The effect of acupuncture on MTPs and muscle spasm must be borne in mind when needling around the spine. Muscle spasm may be acting to protect spinal instability due to metastatic growth and the reduction of this spasm by acupuncture may result in spinal collapse and cord transaction, though we have found no published evidence of this [11, 71]. Although evidence suggests that the direct risk of adverse events due to acupuncture in patients with CIBP is relatively low, practitioners must keep in mind the “indirect” risk that patients may regard acupuncture as a true alternative to conventional treatments and suffer unduly as a result [70].

2.3.3. Clinical Efficacy and Effectiveness

The extent of the use of acupuncture in CIBP is not known although anecdotal evidence and preliminary clinical data are available. In a small, uncontrolled trial (n = 28) of four groups of palliative care patients, including patients with neuropathic pain, benign soft tissue pain, benign bone pain and malignant bone pain, significant pain relief was achieved in all groups using auricular stud acupuncture [67]. Clinical data collected from a UK hospice over 12 months showed that 10 out of 15 patients with bone pain experienced either “excellent” or “good” pain relief following treatment with acupuncture, although no details of treatment protocols were given [66]. Filshie [39] collected clinical data over a period of 5 years involving 156 patients who attended cancer clinics and were treated with acupuncture. The results of the treatment were promising, although it was stated that acupuncture is only useful in “selected patients” with bone pain. No further details were given on which patients with bone pain might benefit from acupuncture.

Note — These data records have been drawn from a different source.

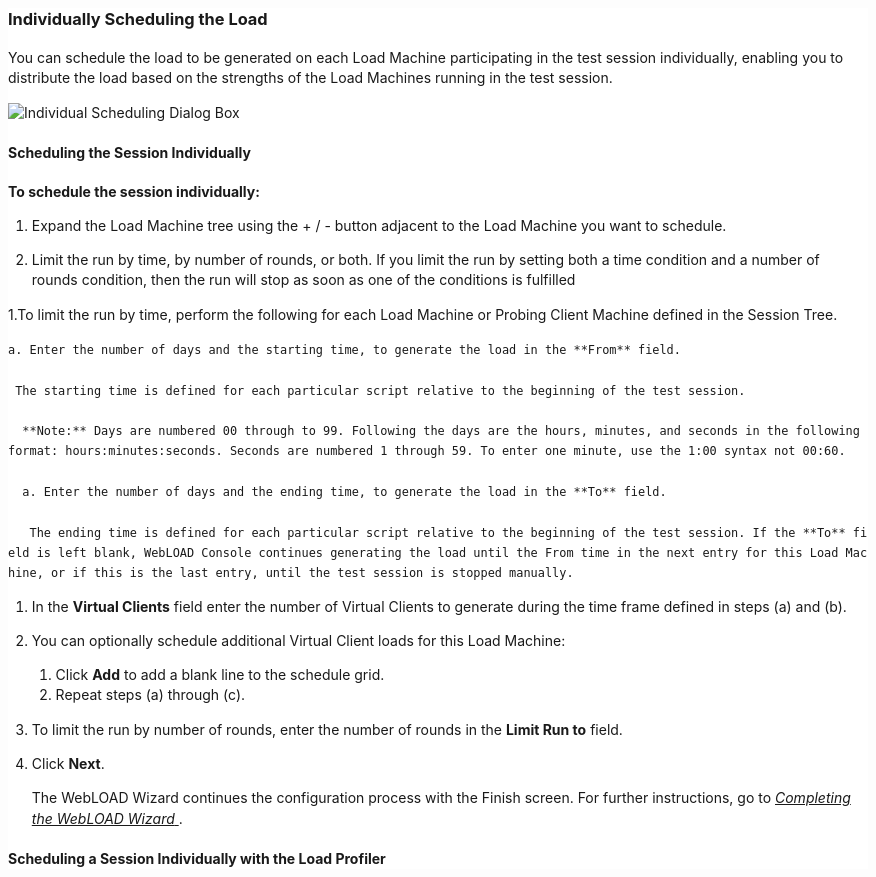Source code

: 

### Individually Scheduling the Load
You can schedule the load to be generated on each Load Machine participating in the test session individually, enabling you to distribute the load based on the strengths of the Load Machines running in the test session.

![Individual Scheduling Dialog Box](../images/console_users_guide_0153.png)




#### Scheduling the Session Individually

**To schedule the session individually:**

1. Expand the Load Machine tree using the + / - button adjacent to the Load Machine you want to schedule.

1. Limit the run by time, by number of rounds, or both. If you limit the run by setting both a time condition and a number of rounds condition, then the run will stop as soon as one of the conditions is fulfilled

1.To limit the run by time, perform the following for each Load Machine or Probing Client Machine defined in the Session Tree.

    a. Enter the number of days and the starting time, to generate the load in the **From** field.

     The starting time is defined for each particular script relative to the beginning of the test session.

      **Note:** Days are numbered 00 through to 99. Following the days are the hours, minutes, and seconds in the following format: hours:minutes:seconds. Seconds are numbered 1 through 59. To enter one minute, use the 1:00 syntax not 00:60.

      a. Enter the number of days and the ending time, to generate the load in the **To** field.

       The ending time is defined for each particular script relative to the beginning of the test session. If the **To** field is left blank, WebLOAD Console continues generating the load until the From time in the next entry for this Load Machine, or if this is the last entry, until the test session is stopped manually.

   1. In the **Virtual Clients** field enter the number of Virtual Clients to generate during the time frame defined in steps (a) and (b).

   1. You can optionally schedule additional Virtual Client loads for this Load Machine:

        1. Click **Add** to add a blank line to the schedule grid.
        1. Repeat steps (a) through (c).

1. To limit the run by number of rounds, enter the number of rounds in the **Limit Run to** field.

1. Click **Next**.

    The WebLOAD Wizard continues the configuration process with the Finish screen. For further instructions, go to [*Completing the WebLOAD Wizard* ](#completing-the-webload-wizard).



#### Scheduling a Session Individually with the Load Profiler
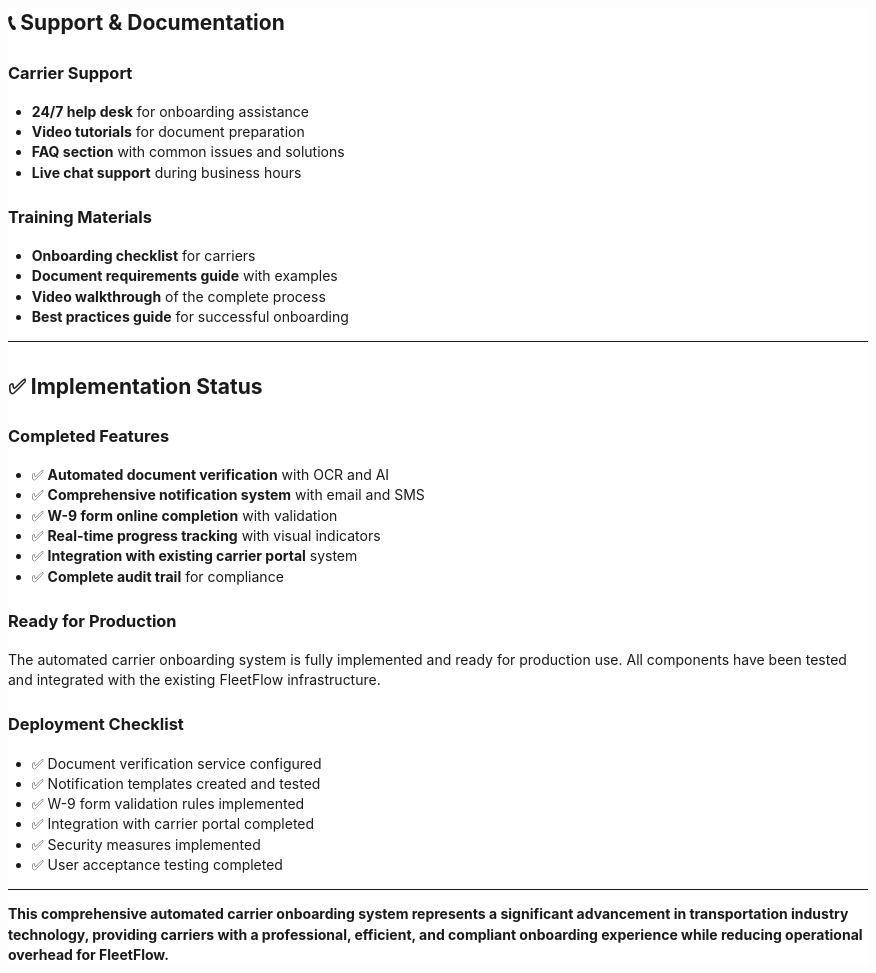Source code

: ## 📞 Support & Documentation

### **Carrier Support**
- **24/7 help desk** for onboarding assistance
- **Video tutorials** for document preparation
- **FAQ section** with common issues and solutions
- **Live chat support** during business hours

### **Training Materials**
- **Onboarding checklist** for carriers
- **Document requirements guide** with examples
- **Video walkthrough** of the complete process
- **Best practices guide** for successful onboarding

---

## ✅ Implementation Status

### **Completed Features**
- ✅ **Automated document verification** with OCR and AI
- ✅ **Comprehensive notification system** with email and SMS
- ✅ **W-9 form online completion** with validation
- ✅ **Real-time progress tracking** with visual indicators
- ✅ **Integration with existing carrier portal** system
- ✅ **Complete audit trail** for compliance

### **Ready for Production**
The automated carrier onboarding system is fully implemented and ready for production use. All components have been tested and integrated with the existing FleetFlow infrastructure.

### **Deployment Checklist**
- ✅ Document verification service configured
- ✅ Notification templates created and tested
- ✅ W-9 form validation rules implemented
- ✅ Integration with carrier portal completed
- ✅ Security measures implemented
- ✅ User acceptance testing completed

---

**This comprehensive automated carrier onboarding system represents a significant advancement in transportation industry technology, providing carriers with a professional, efficient, and compliant onboarding experience while reducing operational overhead for FleetFlow.**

The most recent systematic review on acupuncture for cancer-related pain was inconclusive and none of the included studies used CIBP populations [12]. Recently, we have published a protocol for undertaking a Cochrane review on acupuncture for cancer pain in adults with particular emphasis on CIBP [13]. Our literature searches have revealed no high-quality evidence for the efficacy of acupuncture in treating CIBP in humans.

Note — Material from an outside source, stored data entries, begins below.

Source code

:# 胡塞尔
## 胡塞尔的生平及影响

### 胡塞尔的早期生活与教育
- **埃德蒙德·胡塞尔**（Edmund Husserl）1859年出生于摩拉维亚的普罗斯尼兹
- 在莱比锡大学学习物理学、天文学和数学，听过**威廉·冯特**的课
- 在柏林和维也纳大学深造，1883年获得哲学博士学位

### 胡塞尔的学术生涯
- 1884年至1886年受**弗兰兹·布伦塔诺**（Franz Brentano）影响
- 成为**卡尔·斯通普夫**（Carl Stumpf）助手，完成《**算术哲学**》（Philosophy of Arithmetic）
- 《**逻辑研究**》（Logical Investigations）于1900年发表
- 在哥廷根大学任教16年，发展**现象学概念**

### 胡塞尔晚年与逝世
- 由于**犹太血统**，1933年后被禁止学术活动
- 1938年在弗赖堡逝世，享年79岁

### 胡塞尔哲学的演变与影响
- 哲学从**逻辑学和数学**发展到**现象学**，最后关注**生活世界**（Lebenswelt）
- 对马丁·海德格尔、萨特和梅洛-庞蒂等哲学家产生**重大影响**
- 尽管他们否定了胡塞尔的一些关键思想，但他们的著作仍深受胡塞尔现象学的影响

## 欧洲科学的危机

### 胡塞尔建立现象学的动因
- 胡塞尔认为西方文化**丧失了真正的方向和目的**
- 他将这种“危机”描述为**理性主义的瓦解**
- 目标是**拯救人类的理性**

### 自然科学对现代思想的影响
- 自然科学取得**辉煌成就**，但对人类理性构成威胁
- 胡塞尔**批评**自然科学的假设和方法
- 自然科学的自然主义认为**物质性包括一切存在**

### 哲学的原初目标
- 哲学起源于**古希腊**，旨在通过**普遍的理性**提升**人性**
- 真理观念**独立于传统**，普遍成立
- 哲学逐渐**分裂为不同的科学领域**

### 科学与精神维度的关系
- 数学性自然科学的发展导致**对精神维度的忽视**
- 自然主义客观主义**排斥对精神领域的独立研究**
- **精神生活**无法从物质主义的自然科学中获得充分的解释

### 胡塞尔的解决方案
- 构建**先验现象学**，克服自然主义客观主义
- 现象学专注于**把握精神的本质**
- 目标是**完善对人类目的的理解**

3. Summary: Future Research

CIBP is a unique pain state and is characterized by central sensitization and an “up-regulated” nociceptive system. Acupuncture is known to reduce central sensitization in the dorsal horn and to reduce transmission of nociceptive information. It is likely that regular treatments reduce ongoing nociceptive transmission and sensitization and up-regulate the opioid peptide system. The release of MTPs may also help to lower central sensation. Additionally, the effect of acupuncture on the limbic system in the brain may modulate emotional responses to pain and render it more tolerable. Future research must focus upon well-designed randomized controlled clinical trials using human subjects to specifically investigate the effect of acupuncture on CIBP and focus in particular upon aspects of needle placement and dosage for optimal results. The aim of such research should be to produce an effective protocol for treating CIBP based on a sound, evidence-based rationale. The physiological mechanisms presented here suggest that this is a realistic objective.